Korean authorities up penalties and tax probe to fight online scalpers

By Kim Hee-su Posted : December 3, 2025, 16:44 Updated : December 3, 2025, 16:48
Yonhap
Yonhap

SEOUL, December 03 (AJP) - Scalping of concert and sports tickets has exploded across Korea—surging 41-fold over the past five years—despite tougher penalties and enforcement, prompting regulators and tax authorities to intensify punitive measures.

Ticketbay, the country's largest resale platform, is now capping all resale prices at 1 million won ($681) in an attempt to rein in runaway premiums and speculative behavior.

The platform said Monday that listings with "abnormally high prices" had surged, fueling user complaints and public anger. Starting Jan. 1, "any amount exceeding the 1 million won ceiling will be automatically blocked, regardless of seat section or grade," the company said, adding that the new limit was necessary to curb distorted pricing.

The rise in scalping has been especially pronounced in professional baseball, which drew a record 12 million spectators this year—its largest audience since the league launched in 1982. A wave of younger and female fans, combined with upgraded stadium experience, has pushed demand to historic highs and emboldened scalpers.
 
Graphics by AJP Song Ji-yoon
Graphics by AJP Song Ji-yoon

Data from the Ministry of Culture, Sports and Tourism shows suspected scalping cases in professional sports jumped from 6,237 in 2020 to 259,334 in 2025, based on figures recorded through August and expected to rise further by year-end. On Ticketbay alone, scalping cases reached 25,188 by August—nearly eight times last year's 3,613.

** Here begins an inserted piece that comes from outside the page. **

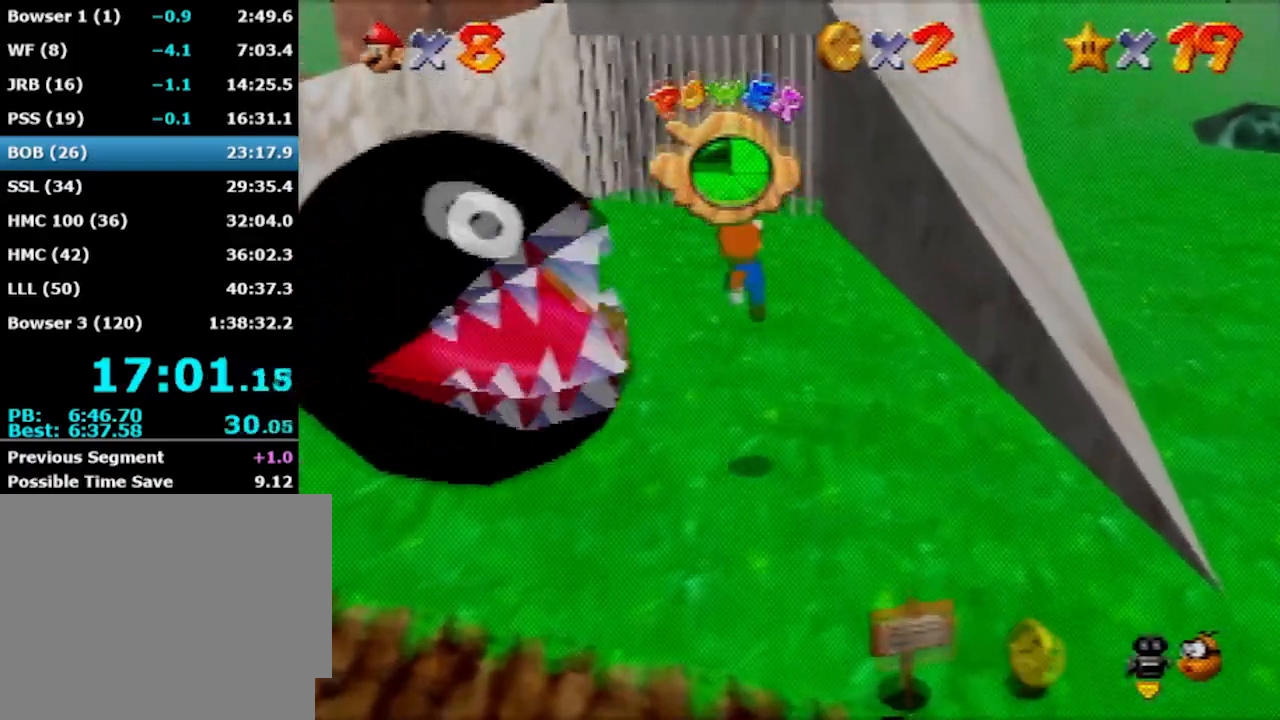
{"buttons": ["A", "B"], "left_stick": "up", "events": [[167, "B", "down"], [267, "B", "up"], [333, "A", "down"], [333, "B", "down"]]}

The concert industry has been hit just as hard, driven by the global frenzy for K-pop events. At G-Dragon's two-day solo concert in March at Goyang Stadium in Gyeonggi Province, VIP seats priced at 220,000 won were resold for as much as 6.8 million won. Hoang Phuong Ly, a 32-year-old Vietnamese fan who paid 1 million won to attend, said, "Buying at the original price through official channels isn't impossible, but after trying multiple times and failing, I can understand why some fans feel pushed toward resale tickets."
 
Resold tickets for G-Dragons encore concert were listed for as high as 98 million won 6678 on Ticketbay as of Dec 3 2025 Screenshot from Ticketbay website
Resold tickets for G-Dragon's encore concert were listed for as high as 9.8 million won ($6,678) on Ticketbay as of Dec. 3, 2025. Screenshot from Ticketbay website

For G-Dragon's upcoming encore concert on Dec. 12–14 at Gocheok Sky Dome in Seoul, VIP seats priced at 230,000 won are now listed for up to 9.8 million won on Ticketbay.

Despite the scale of the problem, Korea's regulations have stayed lax. Under current law, scalping is punishable only when macro ticketing software—programs that snap up large volumes of tickets faster than ordinary users—is used. Most individual transactions conducted through platforms such as X, community forums, or private marketplaces remain effectively outside regulatory reach.

The government has moved to change that. "A proposed amendment to the National Sports Promotion Act includes imposing fines of up to 50 times the profit gained from illegal resale. It could significantly reduce the financial motivation for scalping," said Um Kyong-chon, lawyer at Lawfirm Family. 

The National Assembly's Culture, Sports and Tourism Committee recently approved the amendment, which would outlaw scalping regardless of macro use, enable the government to confiscate resale profits, and impose fines of up to 50 times the unauthorized amount.

At the same time, the National Tax Service has launched its first large-scale tax investigation into high-volume scalpers who profited from reselling tickets to K-pop concerts and sports events late last month. 

Authorities identified 17 individuals—ranging from schoolteachers and public-sector workers to entrepreneurs—who allegedly distributed more than 20 billion won worth of scalped tickets. 

Some macro brokers were found driving high-end imported cars while receiving tax benefits, while others sold macro software or direct queue-bypass links for cash without reporting income.